Test Management Basics
You've written test cases. You've found bugs. But where do you put all of this? How do you track what's been tested, what hasn't, and what the results were? That's test management.
What Test Management Covers
- Test cases: Storing, organizing, and versioning your test cases
- Test execution: Tracking which tests have been run, passed, or failed
- Bug tracking: Logging defects, assigning them, and tracking resolution
- Reporting: Showing stakeholders the current state of quality
The Lightweight Approach
For small teams and personal projects, you don't need fancy tools. A spreadsheet can work:
| Test ID | Feature | Test Case | Status | Date | Notes |
|---|---|---|---|---|---|
| TC-001 | Login | Valid credentials → dashboard | Pass | Apr 1 | |
| TC-002 | Login | Empty password → error | Fail | Apr 1 | No error shown — BUG-003 |
| TC-003 | Login | SQL injection attempt | Pass | Apr 1 | Error handled correctly |
The key is consistency. Whatever system you use, track the same information every time.
Bug Tracking Essentials
Every team uses some form of bug tracker. The workflow is usually:
New → Assigned → In Progress → Fixed → Verified → Closed
↓
Reopened (if fix didn't work)
As a tester, you own the New (writing the report), Verified (confirming the fix), and potentially Reopened (if it's not actually fixed) steps.
What Makes a Good Bug Tracker Entry
Good entries are:
- Searchable.
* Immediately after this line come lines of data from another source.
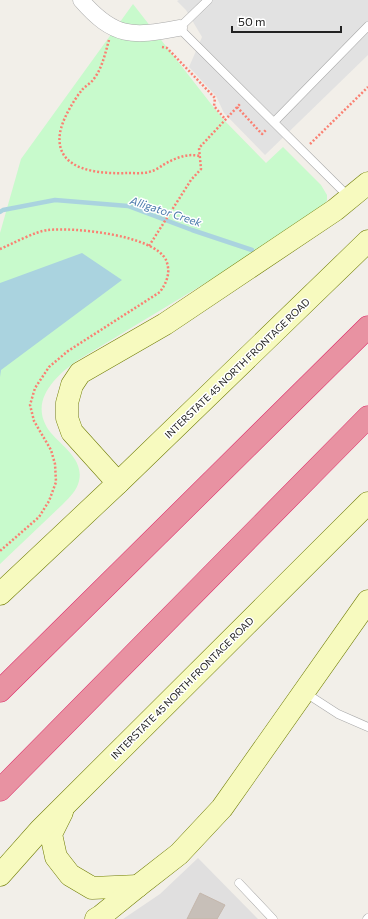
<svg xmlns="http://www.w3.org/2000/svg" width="368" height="919" font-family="Commissioner,sans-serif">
	<rect width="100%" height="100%" fill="#f2efe9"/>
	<polygon fill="#e0dfdf" points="198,858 258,919 123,919 160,894"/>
	<path fill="#c8facc" d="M 133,4 L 222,118 L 266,163 L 283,147 L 321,185 L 327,195 L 327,201 L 323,205 L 227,270 L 78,360 C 54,377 27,403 51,433 C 63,447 84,460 79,481 C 77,490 70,497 63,504 L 0,564 L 0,233 L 21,159 Z"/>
	<polygon fill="#e2e2e2" points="179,0 368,0 368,55 265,155 224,113 216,96 189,67 202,37 186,10 177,1"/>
	<polygon fill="#aad3df" points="82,253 122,280 1,370 0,377 0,283"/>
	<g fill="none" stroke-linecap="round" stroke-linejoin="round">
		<polyline stroke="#aad3df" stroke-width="4.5" points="0,212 3,210 55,200 128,206 192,230 252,250"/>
	</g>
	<polygon fill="#c7bfb8" stroke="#c4b6ab" points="200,893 225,905 217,919 187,919"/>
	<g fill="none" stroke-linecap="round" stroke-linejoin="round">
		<g stroke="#a9a9a9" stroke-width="9">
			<g id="lane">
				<polyline points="208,0 179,28 350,198"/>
				<polyline points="274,122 368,26"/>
				<polyline points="304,692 338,714 368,727"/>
				<polyline points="239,883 273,919"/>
				<polyline points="367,919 368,918"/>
			</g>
		</g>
		<g stroke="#a9a9a9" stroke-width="17">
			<path id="street" d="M 81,0 C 114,38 132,37 179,28"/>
		</g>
		<g stroke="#707d05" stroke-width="23">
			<g id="secondary">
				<polyline points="118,483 72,432 67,418 67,403 72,385 80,373 165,324 335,210 368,183"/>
				<polyline points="0,594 118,483 368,241"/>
				<polyline points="62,812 51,834 56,857 70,875 92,888 138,886"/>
				<polyline points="0,875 40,830 368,503"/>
				<polyline points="96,919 101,916 138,886 179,854 222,808 368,601"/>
			</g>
		</g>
		<g stroke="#dc2a67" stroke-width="23">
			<g id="highway">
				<polyline points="0,691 368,327"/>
				<polyline points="0,790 368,417"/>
			</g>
		</g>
		<g stroke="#fa8072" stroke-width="2.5" stroke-dasharray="2 2" stroke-linecap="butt">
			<path d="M 109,40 C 105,54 102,69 93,80 C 90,84 85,86 82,90 C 73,101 62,120 60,133 C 54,172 102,174 128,173 C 136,173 145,174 152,171 C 156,170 160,167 163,165 C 175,158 187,153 200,156"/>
			<polyline points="162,47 167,48 215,98 214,106 225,119"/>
			<polyline points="237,107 262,134 266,130"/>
			<polyline points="310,144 368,87"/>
			<polyline points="149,246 191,180 201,169 199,148 240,104"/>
			<path d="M 0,249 C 12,244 36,231 48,230 C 73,227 154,235 166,260 C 171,272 167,282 160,292 L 68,351 L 49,367 L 35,388 L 30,405 L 34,421 L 51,450 L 55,464 L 56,482 L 49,501 L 39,517 L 0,551"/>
		</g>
		<use href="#lane" stroke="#fff" stroke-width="8"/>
		<use href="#street" stroke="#fff" stroke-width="16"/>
		<use href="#secondary" stroke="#f7fabf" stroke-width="22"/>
		<use href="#highway" stroke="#e892a2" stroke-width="22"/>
	</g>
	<g text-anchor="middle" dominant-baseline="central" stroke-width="3" stroke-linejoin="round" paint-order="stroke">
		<g font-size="10" fill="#222" stroke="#fff">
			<text transform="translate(237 368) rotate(-44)">INTERSTATE 45 NORTH FRONTAGE ROAD</text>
			<text transform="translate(182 688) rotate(-45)">INTERSTATE 45 NORTH FRONTAGE ROAD</text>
		</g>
		<g font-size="11" font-style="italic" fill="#4a7aab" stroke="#fff">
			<text transform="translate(166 211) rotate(18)">Alligator Creek</text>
		</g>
	</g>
	<path d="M232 26v6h109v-6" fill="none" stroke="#222222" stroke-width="2"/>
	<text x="238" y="26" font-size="12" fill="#222222" stroke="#ffffff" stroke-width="3" paint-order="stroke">50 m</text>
</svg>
Use consistent titles so duplicates are easy to find
- Linkable. Reference related test cases, user stories, or other bugs
- Traceable. You can follow a bug from discovery through fix to verification
- Updatable. Add new information as you learn more (environment details, workarounds)
Test Reporting
At the end of a test cycle, you report results. Keep it simple:
- Total tests: How many test cases existed
- Executed: How many were actually run
- Pass/Fail/Blocked: Results breakdown
- Open bugs by severity: What's still broken
- Recommendation: Ship, hold, or test more
One clear dashboard beats a 20-page test report that nobody reads.
The key takeaway: The goal of test management isn't process — it's information. Can the team answer "what's the quality of this release?" at any moment?
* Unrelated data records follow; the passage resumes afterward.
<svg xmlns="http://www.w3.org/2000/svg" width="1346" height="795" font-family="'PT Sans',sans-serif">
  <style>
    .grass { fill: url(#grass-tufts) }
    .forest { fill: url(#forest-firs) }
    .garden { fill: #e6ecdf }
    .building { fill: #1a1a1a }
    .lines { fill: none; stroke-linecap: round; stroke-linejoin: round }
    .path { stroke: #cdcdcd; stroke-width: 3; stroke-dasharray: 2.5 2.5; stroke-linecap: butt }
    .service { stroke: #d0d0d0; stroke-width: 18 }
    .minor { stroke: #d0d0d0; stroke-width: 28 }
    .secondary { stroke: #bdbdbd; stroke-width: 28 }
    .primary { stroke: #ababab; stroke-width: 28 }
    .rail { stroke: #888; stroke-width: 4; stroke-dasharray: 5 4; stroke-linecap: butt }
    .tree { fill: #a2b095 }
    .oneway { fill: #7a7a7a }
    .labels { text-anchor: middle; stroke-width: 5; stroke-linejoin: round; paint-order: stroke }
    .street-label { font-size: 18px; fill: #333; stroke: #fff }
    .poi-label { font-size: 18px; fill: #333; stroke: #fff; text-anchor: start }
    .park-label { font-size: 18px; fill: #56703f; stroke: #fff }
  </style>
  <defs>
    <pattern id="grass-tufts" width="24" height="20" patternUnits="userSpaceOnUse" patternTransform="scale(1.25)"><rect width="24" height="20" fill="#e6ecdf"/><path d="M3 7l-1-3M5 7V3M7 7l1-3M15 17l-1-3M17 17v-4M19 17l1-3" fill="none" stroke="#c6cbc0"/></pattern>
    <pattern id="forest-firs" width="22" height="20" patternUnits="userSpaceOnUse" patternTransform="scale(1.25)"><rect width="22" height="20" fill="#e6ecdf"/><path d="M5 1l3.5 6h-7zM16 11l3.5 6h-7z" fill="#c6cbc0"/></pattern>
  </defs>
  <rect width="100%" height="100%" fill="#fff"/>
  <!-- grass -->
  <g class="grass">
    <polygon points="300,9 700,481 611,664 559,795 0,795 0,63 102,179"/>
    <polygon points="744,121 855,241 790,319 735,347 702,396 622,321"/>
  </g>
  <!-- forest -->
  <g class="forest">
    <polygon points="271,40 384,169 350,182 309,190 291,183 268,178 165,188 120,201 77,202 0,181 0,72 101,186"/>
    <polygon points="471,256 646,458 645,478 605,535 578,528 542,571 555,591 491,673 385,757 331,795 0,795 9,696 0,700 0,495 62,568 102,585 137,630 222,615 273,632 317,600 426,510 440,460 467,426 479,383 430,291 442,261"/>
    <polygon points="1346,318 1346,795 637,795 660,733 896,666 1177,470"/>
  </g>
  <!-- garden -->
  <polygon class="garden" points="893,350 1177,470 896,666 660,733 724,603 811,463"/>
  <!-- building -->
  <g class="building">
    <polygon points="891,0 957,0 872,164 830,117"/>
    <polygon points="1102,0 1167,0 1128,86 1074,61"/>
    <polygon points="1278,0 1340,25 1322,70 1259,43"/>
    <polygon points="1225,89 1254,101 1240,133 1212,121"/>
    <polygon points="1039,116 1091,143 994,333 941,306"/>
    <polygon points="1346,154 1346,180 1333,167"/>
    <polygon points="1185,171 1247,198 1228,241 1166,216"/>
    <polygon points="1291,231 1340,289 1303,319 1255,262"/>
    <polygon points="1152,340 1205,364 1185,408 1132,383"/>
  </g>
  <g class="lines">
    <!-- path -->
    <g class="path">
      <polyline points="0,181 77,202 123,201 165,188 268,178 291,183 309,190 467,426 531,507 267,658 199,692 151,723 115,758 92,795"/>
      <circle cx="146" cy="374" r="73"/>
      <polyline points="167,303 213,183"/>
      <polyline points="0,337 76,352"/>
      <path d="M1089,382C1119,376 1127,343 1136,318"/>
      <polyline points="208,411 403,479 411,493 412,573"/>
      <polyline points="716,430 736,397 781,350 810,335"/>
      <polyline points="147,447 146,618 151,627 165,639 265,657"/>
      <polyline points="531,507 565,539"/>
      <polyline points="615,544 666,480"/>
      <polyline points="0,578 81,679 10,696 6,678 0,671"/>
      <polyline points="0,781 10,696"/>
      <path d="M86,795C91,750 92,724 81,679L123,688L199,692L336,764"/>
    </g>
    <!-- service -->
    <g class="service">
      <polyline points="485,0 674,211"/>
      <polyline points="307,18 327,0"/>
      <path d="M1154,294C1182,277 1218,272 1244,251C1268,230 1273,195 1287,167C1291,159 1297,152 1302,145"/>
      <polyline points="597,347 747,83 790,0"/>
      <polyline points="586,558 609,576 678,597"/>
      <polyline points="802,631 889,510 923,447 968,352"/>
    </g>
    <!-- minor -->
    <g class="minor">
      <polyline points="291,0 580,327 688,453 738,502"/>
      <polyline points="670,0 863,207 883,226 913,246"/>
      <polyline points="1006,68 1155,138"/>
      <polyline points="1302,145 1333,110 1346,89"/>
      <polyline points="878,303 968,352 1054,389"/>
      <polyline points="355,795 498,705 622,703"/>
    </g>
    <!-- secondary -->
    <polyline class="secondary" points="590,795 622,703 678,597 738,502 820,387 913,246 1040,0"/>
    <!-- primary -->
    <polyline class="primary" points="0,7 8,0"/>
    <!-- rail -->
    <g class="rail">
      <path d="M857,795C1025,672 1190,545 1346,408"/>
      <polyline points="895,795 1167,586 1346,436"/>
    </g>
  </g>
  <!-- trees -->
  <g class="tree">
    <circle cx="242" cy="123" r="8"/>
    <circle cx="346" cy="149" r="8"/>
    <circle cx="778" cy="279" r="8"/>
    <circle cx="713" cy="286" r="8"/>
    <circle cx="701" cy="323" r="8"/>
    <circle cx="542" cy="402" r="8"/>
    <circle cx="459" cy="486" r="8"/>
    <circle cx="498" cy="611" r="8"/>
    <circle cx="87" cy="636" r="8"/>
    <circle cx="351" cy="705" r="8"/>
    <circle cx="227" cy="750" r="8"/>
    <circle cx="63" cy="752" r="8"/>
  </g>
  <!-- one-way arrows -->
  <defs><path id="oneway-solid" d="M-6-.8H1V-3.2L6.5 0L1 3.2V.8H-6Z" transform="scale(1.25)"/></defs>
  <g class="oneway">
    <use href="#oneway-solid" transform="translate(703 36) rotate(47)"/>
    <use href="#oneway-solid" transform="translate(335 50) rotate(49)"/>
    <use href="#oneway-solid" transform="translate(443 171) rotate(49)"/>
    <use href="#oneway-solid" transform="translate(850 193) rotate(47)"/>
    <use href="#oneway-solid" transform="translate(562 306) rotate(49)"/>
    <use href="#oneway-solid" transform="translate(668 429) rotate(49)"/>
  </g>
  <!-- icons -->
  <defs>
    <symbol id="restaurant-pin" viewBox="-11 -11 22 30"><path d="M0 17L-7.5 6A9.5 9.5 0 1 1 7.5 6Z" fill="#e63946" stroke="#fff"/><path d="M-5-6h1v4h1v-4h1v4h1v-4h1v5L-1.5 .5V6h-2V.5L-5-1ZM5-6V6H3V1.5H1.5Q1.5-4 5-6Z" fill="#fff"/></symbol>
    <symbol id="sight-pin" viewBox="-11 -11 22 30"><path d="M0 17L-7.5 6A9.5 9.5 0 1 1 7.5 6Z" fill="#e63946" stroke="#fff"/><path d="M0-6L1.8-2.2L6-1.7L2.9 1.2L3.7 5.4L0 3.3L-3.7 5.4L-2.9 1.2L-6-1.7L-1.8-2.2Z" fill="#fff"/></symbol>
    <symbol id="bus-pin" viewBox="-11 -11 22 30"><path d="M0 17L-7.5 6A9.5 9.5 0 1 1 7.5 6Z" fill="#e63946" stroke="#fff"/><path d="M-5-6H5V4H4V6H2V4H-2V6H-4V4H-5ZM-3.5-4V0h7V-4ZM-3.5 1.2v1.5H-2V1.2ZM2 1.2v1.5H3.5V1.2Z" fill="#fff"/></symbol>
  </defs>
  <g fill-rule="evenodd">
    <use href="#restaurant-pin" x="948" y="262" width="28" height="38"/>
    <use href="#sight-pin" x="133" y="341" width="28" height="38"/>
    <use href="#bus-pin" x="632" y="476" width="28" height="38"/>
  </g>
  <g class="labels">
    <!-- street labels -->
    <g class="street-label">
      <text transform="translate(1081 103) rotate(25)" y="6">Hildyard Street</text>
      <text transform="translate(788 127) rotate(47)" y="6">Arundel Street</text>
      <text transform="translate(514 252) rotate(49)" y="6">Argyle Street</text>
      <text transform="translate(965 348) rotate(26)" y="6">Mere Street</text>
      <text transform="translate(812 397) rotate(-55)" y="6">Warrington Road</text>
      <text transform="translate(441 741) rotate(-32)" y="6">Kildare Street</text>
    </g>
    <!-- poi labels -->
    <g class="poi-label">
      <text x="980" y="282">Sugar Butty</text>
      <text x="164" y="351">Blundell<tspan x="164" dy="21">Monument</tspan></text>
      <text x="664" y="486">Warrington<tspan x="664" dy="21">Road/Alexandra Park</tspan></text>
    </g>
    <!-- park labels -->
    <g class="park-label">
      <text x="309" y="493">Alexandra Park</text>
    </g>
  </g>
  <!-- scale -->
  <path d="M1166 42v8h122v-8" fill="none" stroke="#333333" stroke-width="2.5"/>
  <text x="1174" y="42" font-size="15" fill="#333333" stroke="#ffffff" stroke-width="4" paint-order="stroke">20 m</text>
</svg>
Put these bug lifecycle states in the correct order.
At the end of a test cycle, which metric is MOST useful for making a ship/no-ship decision?
Open bugs by severity directly answers "what's still broken and how bad is it?" Total tests written or executed shows effort, not quality. Hours spent shows cost, not risk. The severity breakdown lets stakeholders make an informed risk-based release decision.
As a tester, which steps in the bug lifecycle do you own?
Click to reveal answer
Testers own New (writing the bug report), Verified (confirming the developer's fix actually works), and potentially Reopened (if the fix didn't resolve the issue). Developers own Assigned, In Progress, and Fixed.